Aims: The aim of our study was to investigate costs related to hospital care and drugs utilizing register-based data from five years before until two years after the diagnosis of Alzheimer's disease (AD) in a nationwide cohort.
Methods: Finnish nationwide MEDALZ cohort includes all incident cases with clinically verified diagnosis of AD diagnosed during 2005-2011. The study population included 70,718 persons with AD and age-, gender- and region-of-residence-matched control persons. Data of medical care costs was derived from the prescription register and hospital discharge register. Costs of hospital care were calculated according to Finnish healthcare system unit costs. Costs in six month periods before and after the diagnosis per person-years were analyzed.
Results: Persons with AD had higher mean total medical care costs per person-years starting from 0.5-1 years before the diagnosis of AD and remained at a higher level until two years after the diagnosis.
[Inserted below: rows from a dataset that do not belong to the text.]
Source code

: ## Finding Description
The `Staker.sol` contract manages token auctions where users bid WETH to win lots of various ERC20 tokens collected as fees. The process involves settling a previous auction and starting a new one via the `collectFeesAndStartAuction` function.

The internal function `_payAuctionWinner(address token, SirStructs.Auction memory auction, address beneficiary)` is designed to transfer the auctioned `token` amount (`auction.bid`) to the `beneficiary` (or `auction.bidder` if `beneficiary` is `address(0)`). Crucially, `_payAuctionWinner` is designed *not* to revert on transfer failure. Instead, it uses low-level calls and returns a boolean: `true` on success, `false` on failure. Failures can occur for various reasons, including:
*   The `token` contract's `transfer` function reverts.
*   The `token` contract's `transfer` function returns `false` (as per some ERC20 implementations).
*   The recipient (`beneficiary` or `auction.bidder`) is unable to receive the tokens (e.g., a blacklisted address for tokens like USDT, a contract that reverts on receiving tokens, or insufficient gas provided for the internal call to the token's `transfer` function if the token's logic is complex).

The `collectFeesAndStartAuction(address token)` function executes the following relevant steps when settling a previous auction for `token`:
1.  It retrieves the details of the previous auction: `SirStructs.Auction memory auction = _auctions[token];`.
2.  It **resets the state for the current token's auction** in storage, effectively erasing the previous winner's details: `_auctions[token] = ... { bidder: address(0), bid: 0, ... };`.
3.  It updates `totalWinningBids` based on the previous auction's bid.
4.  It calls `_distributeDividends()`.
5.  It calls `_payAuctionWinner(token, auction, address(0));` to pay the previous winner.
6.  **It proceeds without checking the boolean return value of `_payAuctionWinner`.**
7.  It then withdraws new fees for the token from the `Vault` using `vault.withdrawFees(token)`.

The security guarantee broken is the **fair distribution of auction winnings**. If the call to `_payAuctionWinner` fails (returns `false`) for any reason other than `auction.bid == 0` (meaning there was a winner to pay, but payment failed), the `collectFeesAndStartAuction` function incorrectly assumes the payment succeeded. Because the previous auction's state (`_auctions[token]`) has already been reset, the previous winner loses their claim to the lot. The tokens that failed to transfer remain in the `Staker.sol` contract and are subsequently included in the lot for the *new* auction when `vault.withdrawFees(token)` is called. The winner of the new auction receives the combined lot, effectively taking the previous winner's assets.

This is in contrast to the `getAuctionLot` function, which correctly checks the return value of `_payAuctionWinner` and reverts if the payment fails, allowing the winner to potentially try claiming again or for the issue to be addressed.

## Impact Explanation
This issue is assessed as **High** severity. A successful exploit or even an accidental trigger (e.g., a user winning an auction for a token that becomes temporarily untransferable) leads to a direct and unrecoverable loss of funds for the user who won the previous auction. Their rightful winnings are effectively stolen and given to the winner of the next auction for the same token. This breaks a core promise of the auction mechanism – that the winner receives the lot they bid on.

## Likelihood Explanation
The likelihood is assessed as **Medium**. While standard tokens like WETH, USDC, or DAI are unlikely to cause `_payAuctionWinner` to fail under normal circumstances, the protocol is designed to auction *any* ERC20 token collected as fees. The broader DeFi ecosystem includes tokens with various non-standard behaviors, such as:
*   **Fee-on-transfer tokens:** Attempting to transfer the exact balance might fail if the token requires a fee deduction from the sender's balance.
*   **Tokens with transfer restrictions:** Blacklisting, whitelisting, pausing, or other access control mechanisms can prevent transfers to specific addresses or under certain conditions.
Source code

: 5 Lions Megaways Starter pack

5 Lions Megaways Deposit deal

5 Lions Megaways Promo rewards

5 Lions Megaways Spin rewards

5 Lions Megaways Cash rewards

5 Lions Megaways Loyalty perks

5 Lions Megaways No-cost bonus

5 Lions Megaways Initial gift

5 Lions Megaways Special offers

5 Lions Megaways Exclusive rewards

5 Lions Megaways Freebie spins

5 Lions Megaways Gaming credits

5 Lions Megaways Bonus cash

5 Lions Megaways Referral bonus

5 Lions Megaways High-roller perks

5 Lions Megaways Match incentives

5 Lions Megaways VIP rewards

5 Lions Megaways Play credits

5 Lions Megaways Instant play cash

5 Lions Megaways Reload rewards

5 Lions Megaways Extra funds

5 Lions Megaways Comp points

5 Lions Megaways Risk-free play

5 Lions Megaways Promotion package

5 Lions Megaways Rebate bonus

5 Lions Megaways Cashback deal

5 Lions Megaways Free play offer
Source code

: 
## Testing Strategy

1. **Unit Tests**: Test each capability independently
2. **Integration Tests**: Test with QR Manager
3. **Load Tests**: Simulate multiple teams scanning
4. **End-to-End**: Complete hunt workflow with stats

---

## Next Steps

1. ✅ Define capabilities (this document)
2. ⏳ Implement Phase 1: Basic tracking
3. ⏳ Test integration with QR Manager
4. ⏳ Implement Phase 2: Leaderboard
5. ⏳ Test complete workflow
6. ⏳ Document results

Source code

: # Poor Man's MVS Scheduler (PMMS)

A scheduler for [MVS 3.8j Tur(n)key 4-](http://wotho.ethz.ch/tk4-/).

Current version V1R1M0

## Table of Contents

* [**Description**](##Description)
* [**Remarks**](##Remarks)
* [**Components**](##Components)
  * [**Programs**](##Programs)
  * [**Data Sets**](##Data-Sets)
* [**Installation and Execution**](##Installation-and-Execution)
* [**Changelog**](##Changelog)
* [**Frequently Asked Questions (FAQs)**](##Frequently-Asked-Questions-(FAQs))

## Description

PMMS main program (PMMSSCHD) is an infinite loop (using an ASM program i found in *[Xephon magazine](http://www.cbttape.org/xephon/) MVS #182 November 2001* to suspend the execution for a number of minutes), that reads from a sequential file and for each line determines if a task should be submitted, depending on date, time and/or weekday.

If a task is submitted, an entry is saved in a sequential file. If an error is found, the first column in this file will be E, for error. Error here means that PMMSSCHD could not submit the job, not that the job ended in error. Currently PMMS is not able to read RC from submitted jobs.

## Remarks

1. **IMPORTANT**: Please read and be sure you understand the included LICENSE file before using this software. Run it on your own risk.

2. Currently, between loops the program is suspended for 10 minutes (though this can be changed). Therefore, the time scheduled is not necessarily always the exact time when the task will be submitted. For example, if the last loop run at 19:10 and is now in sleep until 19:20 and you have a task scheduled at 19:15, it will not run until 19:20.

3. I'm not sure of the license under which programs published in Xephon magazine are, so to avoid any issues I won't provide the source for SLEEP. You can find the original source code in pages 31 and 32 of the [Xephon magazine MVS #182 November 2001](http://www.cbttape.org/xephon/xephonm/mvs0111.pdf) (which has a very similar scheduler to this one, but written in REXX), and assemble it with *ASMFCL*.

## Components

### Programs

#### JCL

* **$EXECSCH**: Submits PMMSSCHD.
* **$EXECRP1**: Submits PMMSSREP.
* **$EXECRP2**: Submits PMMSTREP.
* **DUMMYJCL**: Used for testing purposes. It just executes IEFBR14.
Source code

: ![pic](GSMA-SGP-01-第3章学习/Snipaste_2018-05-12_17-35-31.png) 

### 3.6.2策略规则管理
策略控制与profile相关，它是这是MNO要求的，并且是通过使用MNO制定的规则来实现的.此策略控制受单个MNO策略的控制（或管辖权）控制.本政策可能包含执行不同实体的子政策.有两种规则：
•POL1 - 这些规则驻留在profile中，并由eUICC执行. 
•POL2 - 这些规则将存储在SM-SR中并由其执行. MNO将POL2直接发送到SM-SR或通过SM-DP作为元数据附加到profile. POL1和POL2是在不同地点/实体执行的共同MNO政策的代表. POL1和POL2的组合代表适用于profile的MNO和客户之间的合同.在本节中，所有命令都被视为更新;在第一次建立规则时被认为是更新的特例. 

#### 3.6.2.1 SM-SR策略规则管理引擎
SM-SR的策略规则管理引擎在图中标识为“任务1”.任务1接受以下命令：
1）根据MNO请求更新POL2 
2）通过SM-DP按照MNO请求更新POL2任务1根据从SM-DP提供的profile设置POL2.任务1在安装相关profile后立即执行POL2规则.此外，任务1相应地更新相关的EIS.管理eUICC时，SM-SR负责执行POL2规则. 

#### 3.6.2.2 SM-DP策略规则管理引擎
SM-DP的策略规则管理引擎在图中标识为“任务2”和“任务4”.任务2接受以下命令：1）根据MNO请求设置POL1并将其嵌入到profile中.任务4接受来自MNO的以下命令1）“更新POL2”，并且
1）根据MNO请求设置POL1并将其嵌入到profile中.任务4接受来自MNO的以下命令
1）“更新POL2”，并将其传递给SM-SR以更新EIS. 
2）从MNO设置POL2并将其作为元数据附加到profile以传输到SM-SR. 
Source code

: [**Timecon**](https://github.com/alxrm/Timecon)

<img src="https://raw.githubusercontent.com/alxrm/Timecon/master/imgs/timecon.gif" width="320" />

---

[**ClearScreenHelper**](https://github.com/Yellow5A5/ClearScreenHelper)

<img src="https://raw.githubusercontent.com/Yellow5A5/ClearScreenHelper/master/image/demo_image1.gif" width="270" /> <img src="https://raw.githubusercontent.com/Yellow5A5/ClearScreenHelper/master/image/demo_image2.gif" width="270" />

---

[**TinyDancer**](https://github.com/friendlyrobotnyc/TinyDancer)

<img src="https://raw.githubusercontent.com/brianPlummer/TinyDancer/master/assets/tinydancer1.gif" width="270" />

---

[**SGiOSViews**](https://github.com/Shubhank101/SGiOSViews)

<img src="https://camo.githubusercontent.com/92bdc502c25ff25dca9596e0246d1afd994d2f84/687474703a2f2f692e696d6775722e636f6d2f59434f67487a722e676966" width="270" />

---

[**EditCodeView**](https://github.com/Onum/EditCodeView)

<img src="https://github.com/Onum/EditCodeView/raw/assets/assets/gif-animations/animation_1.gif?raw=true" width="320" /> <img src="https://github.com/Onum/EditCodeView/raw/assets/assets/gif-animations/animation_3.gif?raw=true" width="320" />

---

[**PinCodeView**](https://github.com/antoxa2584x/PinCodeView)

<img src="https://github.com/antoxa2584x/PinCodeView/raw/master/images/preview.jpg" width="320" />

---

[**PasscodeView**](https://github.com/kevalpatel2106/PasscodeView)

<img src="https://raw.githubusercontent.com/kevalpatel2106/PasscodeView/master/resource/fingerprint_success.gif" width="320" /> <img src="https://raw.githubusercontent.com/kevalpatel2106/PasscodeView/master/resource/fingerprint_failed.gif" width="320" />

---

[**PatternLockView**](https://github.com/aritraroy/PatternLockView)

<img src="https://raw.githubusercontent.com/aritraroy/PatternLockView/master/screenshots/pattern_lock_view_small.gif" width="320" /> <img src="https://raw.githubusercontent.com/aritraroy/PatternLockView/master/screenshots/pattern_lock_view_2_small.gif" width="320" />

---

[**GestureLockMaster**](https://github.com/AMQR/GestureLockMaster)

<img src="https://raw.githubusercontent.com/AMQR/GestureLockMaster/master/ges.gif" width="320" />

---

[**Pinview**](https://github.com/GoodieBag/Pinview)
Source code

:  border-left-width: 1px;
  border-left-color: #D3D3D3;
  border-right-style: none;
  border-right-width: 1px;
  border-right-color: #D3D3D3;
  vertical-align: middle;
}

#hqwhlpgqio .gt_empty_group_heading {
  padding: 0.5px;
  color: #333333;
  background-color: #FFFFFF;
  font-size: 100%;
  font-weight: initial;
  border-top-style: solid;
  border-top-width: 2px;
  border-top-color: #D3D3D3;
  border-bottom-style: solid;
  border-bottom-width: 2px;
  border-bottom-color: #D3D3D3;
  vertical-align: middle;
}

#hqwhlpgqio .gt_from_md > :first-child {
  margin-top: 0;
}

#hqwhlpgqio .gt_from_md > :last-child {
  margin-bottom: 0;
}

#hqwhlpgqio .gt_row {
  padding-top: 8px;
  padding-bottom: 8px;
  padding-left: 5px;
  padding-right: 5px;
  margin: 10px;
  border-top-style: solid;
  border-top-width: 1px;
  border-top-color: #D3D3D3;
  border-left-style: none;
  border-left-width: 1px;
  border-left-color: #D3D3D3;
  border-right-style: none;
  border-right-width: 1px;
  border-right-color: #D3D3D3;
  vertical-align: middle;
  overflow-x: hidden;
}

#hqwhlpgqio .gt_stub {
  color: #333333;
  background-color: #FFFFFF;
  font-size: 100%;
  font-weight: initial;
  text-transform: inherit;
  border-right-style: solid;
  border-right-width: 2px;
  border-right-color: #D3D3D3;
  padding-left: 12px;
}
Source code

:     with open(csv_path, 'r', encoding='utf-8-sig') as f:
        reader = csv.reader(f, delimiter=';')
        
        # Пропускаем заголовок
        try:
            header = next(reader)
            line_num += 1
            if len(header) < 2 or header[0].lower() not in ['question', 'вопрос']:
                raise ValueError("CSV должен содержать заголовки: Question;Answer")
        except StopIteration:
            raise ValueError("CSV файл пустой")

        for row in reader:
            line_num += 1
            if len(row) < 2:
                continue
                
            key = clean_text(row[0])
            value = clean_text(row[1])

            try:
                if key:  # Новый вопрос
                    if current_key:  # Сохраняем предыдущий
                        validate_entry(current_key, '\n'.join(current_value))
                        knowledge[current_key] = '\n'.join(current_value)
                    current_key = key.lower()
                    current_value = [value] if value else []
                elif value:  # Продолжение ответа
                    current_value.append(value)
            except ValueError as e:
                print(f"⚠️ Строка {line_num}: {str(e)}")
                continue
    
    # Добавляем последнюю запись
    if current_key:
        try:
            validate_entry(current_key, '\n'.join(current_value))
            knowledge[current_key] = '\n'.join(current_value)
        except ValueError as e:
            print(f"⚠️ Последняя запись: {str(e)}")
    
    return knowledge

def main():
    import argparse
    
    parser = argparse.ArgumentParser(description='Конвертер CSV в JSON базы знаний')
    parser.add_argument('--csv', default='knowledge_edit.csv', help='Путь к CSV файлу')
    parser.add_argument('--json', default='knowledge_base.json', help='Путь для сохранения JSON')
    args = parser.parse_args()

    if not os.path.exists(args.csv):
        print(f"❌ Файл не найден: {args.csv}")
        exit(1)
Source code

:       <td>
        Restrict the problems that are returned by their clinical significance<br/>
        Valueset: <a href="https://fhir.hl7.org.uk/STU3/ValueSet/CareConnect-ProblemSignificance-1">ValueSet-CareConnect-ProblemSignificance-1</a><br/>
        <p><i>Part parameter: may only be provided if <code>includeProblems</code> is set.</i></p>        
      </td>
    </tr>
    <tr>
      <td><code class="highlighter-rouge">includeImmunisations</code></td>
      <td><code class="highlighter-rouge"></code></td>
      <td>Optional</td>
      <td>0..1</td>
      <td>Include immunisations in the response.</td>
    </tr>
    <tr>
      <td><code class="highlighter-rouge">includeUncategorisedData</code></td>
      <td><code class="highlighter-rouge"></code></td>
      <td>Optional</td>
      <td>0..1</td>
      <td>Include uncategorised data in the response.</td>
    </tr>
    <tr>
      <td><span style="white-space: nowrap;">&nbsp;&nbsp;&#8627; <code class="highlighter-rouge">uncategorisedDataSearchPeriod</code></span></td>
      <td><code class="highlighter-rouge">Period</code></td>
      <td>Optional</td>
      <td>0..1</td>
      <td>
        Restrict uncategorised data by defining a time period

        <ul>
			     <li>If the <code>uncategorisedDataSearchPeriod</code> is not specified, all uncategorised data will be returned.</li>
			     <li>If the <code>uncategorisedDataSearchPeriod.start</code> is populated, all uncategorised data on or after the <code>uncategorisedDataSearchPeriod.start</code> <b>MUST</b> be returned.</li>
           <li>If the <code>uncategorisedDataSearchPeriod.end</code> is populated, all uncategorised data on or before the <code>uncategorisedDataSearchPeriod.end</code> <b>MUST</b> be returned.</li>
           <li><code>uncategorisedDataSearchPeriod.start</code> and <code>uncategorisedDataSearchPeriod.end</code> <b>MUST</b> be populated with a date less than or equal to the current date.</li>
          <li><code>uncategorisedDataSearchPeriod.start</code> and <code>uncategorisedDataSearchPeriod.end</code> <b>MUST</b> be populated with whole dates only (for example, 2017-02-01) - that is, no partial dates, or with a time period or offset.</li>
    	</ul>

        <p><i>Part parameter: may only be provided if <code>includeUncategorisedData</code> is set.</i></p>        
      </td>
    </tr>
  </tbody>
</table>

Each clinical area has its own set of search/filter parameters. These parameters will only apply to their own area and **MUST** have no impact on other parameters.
The difference in mean total medical care costs was at its highest at six months after the diagnosis (cost difference €5088). After that, persons with AD had costs that reached approximately double those without AD. Hospital care costs constituted the major share (78-84%) of the total medical care costs in both persons with and without AD, whereas drug costs had a minor role. Increase in drug costs was caused by anti-dementia drugs.
Conclusions: Costs of hospital stays constituted the most significant portion of medical care costs for persons with AD. Further research should be focused on the causes of hospitalization periods.
Keywords: Alzheimer’s disease; cohort studies; healthcare costs; pharmaceutical economics.
© 2015 the Nordic Societies of Public Health.